Bassig Bryan A, Shu Xiao-Ou, Koh Woon-Puay, Gao Yu-Tang, Purdue Mark P, Butler Lesley M, Adams-Haduch Jennifer, Xiang Yong-Bing, Kemp Troy J, Wang Renwei, Pinto Ligia A, Zheng Tongzhang, Ji Bu-Tian, Hosgood H Dean, Hu Wei, Yang Gong, Zhang Heping, Chow Wong-Ho, Kim Christopher, Seow Wei Jie, Zheng Wei, Yuan Jian-Min, Lan Qing, Rothman Nathaniel
Division of Cancer Epidemiology and Genetics, National Cancer Institute, Rockville, MD.
Division of Epidemiology, Vanderbilt Epidemiology Center, Vanderbilt University School of Medicine, Nashville, TN, USA.

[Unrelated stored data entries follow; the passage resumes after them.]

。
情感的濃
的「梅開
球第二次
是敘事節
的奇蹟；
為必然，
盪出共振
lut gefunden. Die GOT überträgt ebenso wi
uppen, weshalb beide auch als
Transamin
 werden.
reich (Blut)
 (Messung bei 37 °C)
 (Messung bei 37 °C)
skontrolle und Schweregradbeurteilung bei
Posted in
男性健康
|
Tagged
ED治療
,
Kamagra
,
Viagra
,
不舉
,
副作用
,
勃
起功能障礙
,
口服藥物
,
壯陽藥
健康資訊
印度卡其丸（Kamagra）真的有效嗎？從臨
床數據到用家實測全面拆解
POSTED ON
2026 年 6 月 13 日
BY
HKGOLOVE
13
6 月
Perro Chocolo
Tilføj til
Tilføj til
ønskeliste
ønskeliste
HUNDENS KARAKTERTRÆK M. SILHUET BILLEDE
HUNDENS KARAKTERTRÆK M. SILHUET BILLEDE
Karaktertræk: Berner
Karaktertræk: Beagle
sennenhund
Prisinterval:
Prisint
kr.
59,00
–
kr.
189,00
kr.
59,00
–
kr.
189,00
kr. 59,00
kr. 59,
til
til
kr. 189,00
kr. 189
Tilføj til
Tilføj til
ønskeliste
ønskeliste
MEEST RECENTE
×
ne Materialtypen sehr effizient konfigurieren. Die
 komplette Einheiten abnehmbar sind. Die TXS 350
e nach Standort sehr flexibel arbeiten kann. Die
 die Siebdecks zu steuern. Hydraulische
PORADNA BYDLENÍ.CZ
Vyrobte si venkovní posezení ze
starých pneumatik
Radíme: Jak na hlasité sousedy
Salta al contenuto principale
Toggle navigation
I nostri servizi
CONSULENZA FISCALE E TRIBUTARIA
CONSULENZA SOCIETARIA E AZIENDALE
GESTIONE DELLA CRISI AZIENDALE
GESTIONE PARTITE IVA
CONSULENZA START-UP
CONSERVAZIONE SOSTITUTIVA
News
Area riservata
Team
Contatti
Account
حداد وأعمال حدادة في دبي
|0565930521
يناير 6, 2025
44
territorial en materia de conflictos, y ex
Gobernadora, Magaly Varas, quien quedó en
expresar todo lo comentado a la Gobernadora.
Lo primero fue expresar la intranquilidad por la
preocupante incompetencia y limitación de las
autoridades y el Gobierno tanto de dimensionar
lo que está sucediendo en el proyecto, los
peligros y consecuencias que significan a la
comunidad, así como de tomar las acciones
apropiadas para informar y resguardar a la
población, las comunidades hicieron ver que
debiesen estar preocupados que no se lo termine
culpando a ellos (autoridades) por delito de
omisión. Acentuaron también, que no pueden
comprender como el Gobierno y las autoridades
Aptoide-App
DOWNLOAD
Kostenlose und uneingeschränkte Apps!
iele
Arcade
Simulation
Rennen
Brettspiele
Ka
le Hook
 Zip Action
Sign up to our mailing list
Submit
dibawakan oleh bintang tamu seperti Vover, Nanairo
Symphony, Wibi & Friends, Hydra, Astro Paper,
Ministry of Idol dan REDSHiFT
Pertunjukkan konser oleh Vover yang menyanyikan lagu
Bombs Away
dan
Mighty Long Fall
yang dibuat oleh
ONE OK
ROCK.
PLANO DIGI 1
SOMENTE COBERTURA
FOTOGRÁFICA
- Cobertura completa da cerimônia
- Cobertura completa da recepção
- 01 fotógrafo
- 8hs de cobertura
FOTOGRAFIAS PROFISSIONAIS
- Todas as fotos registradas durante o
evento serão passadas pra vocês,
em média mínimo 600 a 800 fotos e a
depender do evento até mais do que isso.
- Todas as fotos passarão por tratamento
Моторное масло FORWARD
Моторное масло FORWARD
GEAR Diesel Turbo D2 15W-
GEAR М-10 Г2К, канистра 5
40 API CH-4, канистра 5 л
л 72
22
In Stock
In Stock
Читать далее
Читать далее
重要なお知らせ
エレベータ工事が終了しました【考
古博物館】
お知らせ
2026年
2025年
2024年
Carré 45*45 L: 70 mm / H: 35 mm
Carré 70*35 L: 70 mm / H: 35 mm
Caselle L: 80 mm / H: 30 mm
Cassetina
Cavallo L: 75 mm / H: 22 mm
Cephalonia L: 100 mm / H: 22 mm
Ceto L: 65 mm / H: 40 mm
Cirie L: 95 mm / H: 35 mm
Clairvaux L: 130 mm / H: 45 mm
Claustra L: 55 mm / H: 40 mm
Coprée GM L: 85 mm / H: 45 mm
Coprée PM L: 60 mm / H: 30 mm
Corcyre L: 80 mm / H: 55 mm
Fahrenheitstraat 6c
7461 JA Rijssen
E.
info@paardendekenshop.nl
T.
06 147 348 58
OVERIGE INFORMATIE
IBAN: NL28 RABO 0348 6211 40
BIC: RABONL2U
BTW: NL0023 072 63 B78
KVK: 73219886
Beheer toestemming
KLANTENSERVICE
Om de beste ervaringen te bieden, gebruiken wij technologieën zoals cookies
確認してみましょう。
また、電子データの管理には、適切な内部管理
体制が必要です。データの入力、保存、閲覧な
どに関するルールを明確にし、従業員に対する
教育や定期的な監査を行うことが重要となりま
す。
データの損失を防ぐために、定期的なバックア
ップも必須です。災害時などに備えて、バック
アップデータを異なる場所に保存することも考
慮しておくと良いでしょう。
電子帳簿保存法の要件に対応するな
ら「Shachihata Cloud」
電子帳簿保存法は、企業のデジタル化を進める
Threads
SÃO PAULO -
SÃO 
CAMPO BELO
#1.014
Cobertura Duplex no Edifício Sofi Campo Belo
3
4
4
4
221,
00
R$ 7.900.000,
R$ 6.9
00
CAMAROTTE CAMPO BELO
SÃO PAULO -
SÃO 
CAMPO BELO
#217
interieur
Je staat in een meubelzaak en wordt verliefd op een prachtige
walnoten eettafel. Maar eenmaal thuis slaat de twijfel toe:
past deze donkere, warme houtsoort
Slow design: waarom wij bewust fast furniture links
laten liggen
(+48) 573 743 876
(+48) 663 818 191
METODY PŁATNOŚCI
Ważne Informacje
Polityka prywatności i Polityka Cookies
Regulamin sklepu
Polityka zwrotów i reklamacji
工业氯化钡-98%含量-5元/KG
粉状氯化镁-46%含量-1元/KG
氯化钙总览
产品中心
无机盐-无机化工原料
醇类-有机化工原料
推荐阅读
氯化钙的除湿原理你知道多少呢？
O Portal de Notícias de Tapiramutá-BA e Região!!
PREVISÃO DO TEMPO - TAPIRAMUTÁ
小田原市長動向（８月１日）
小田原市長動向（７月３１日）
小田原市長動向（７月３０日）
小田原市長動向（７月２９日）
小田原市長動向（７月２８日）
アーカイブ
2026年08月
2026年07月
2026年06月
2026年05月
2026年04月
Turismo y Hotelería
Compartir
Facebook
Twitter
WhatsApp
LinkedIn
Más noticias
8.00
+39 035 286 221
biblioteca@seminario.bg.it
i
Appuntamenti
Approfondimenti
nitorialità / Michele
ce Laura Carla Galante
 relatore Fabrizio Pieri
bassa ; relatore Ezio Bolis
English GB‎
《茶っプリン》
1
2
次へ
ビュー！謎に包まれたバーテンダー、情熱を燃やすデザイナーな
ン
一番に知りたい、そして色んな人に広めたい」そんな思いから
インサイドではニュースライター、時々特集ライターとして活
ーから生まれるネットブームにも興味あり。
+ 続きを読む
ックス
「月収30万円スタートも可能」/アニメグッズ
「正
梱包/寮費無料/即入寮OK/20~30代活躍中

Int J Cancer. 2015 Dec 1;137(11):2688-95. doi: 10.1002/ijc.29637. Epub 2015 Jun 26.
Prospective studies conducted in Western populations have suggested that alterations in soluble CD27 (sCD27) and soluble CD30 (sCD30), two markers indicative of B-cell activation, are associated with risk of non-Hodgkin lymphoma (NHL). Given that the characteristics of NHL in East Asia differ from the West and mechanistic commonalities between these populations with respect to the role of intermediate endpoint biomarkers in lymphomagenesis have not been explored, we conducted a pooled nested case-control study from three prospective studies of Chinese men and women including 218 NHL cases and 218 individually matched controls. Compared with the lowest quartile, ORs (95% CIs) for the second, third and fourth quartiles of sCD27 were 1.60 (0.83-3.09), 1.94 (0.98-3.83) and 4.45 (2.25-8.81), respectively (p(trend) = 0.000005). The corresponding ORs for sCD30 were 1.74 (0.85-3.58), 1.86 (0.94-3.67) and 5.15 (2.62-10.12; p(trend) = 0.0000002). These associations remained statistically significant in individuals diagnosed with NHL 10 or more years after blood draw. Notably, the magnitude of the associations with NHL risk was very similar to those in Western populations in previous studies. These findings of the similar association between sCD27 or sCD30 and NHL risk across different populations support an important underlying mechanism of B-cell activation in lymphomagenesis.
在西方人群中进行的前瞻性研究表明,可溶性CD27(sCD27)和可溶性CD30(sCD30)这两种B细胞活化标志物的改变与非霍奇金淋巴瘤(NHL)风险相关。鉴于东亚地区NHL的特征与西方不同,且尚未探讨这些人群在淋巴瘤发生过程中中间终点生物标志物作用方面的机制共性,我们对三项针对中国男性和女性的前瞻性研究进行了汇总巢式病例对照研究,包括218例NHL病例和218例个体匹配对照。与最低四分位数相比,sCD27第二、第三和第四四分位数的OR值(95%CI)分别为1.60(0.83 - 3.09)、1.94(0.98 - 3.83)和4.45(2.25 - 8.81)(p趋势 = 0.000005)。sCD30的相应OR值分别为1.74(0.85 - 3.58)、1.86(0.94 - 3.67)和5.15(2.62 - 10.12;p趋势 = 0.0000002)。在采血后10年或更长时间被诊断为NHL的个体中,这些关联在统计学上仍然显著。值得注意的是,与NHL风险的关联程度与先前研究中西方人群的关联程度非常相似。不同人群中sCD27或sCD30与NHL风险之间类似关联的这些发现支持了淋巴瘤发生过程中B细胞活化的重要潜在机制。